THE TASK: Any picture in the material should be left out, while all other lines are copied exactly.

DATA FOR REVIEW:

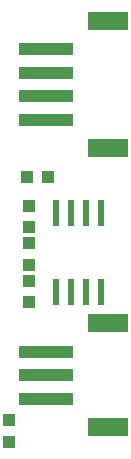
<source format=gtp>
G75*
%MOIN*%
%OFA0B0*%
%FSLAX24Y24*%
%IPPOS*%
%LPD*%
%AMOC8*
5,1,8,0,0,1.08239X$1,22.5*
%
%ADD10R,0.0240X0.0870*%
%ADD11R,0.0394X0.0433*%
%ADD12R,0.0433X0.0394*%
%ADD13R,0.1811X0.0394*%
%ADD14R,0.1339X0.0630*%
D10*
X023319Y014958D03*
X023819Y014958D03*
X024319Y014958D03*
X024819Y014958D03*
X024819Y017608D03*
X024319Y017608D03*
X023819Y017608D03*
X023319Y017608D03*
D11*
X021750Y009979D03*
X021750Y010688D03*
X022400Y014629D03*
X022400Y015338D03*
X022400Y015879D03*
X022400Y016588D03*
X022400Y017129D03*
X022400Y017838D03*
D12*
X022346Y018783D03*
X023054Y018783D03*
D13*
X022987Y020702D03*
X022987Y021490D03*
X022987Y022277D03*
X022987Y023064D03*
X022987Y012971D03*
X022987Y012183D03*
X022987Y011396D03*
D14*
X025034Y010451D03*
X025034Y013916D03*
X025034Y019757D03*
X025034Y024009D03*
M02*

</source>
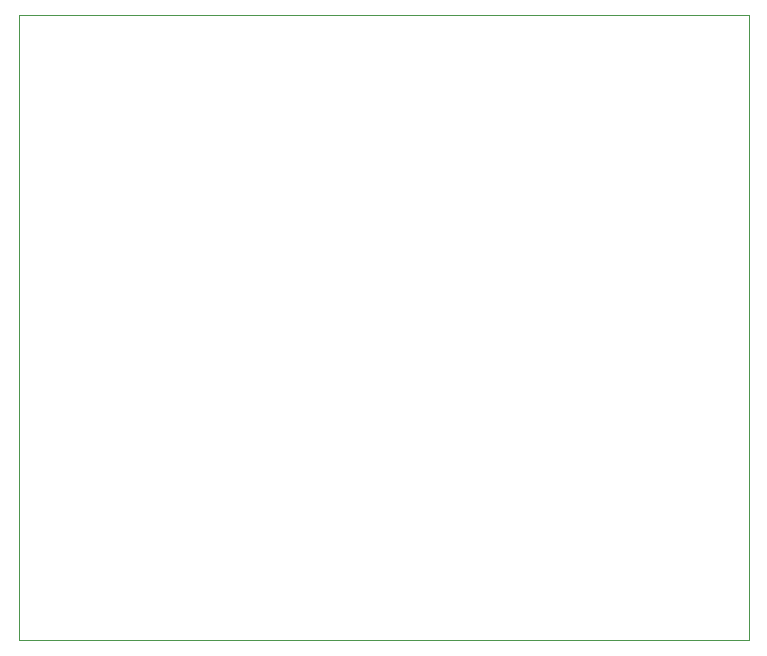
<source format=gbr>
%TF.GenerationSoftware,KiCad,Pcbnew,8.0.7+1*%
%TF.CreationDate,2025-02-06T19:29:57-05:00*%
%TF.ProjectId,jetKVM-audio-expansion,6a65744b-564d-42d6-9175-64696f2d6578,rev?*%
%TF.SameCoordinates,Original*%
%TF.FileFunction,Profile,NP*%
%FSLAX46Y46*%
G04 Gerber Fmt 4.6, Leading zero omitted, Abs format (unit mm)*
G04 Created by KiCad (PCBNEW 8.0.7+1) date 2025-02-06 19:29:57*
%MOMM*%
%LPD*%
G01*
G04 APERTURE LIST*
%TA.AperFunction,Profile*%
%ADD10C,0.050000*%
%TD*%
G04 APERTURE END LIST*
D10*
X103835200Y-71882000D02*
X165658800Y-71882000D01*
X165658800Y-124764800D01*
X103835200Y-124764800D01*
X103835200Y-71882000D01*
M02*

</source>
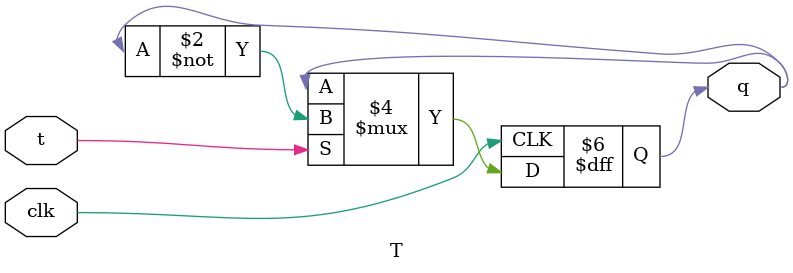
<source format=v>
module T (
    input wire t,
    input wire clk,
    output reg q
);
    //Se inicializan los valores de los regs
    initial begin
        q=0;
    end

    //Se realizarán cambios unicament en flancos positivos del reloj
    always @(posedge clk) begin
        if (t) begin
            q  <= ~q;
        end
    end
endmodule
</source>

SOLVED EXERCISE:
<source format=gtp>
G75*
%MOIN*%
%OFA0B0*%
%FSLAX24Y24*%
%IPPOS*%
%LPD*%
%AMOC8*
5,1,8,0,0,1.08239X$1,22.5*
%
%ADD10R,0.0240X0.0870*%
%ADD11R,0.0394X0.0433*%
%ADD12R,0.0433X0.0394*%
%ADD13R,0.1811X0.0394*%
%ADD14R,0.1339X0.0630*%
D10*
X023319Y014958D03*
X023819Y014958D03*
X024319Y014958D03*
X024819Y014958D03*
X024819Y017608D03*
X024319Y017608D03*
X023819Y017608D03*
X023319Y017608D03*
D11*
X021750Y009979D03*
X021750Y010688D03*
X022400Y014629D03*
X022400Y015338D03*
X022400Y015879D03*
X022400Y016588D03*
X022400Y017129D03*
X022400Y017838D03*
D12*
X022346Y018783D03*
X023054Y018783D03*
D13*
X022987Y020702D03*
X022987Y021490D03*
X022987Y022277D03*
X022987Y023064D03*
X022987Y012971D03*
X022987Y012183D03*
X022987Y011396D03*
D14*
X025034Y010451D03*
X025034Y013916D03*
X025034Y019757D03*
X025034Y024009D03*
M02*

</source>
<source format=gbr>
%TF.GenerationSoftware,KiCad,Pcbnew,8.0.7+1*%
%TF.CreationDate,2025-02-06T19:29:57-05:00*%
%TF.ProjectId,jetKVM-audio-expansion,6a65744b-564d-42d6-9175-64696f2d6578,rev?*%
%TF.SameCoordinates,Original*%
%TF.FileFunction,Profile,NP*%
%FSLAX46Y46*%
G04 Gerber Fmt 4.6, Leading zero omitted, Abs format (unit mm)*
G04 Created by KiCad (PCBNEW 8.0.7+1) date 2025-02-06 19:29:57*
%MOMM*%
%LPD*%
G01*
G04 APERTURE LIST*
%TA.AperFunction,Profile*%
%ADD10C,0.050000*%
%TD*%
G04 APERTURE END LIST*
D10*
X103835200Y-71882000D02*
X165658800Y-71882000D01*
X165658800Y-124764800D01*
X103835200Y-124764800D01*
X103835200Y-71882000D01*
M02*

</source>
<source format=v>
module T (
    input wire t,
    input wire clk,
    output reg q
);
    //Se inicializan los valores de los regs
    initial begin
        q=0;
    end

    //Se realizarán cambios unicament en flancos positivos del reloj
    always @(posedge clk) begin
        if (t) begin
            q  <= ~q;
        end
    end
endmodule
</source>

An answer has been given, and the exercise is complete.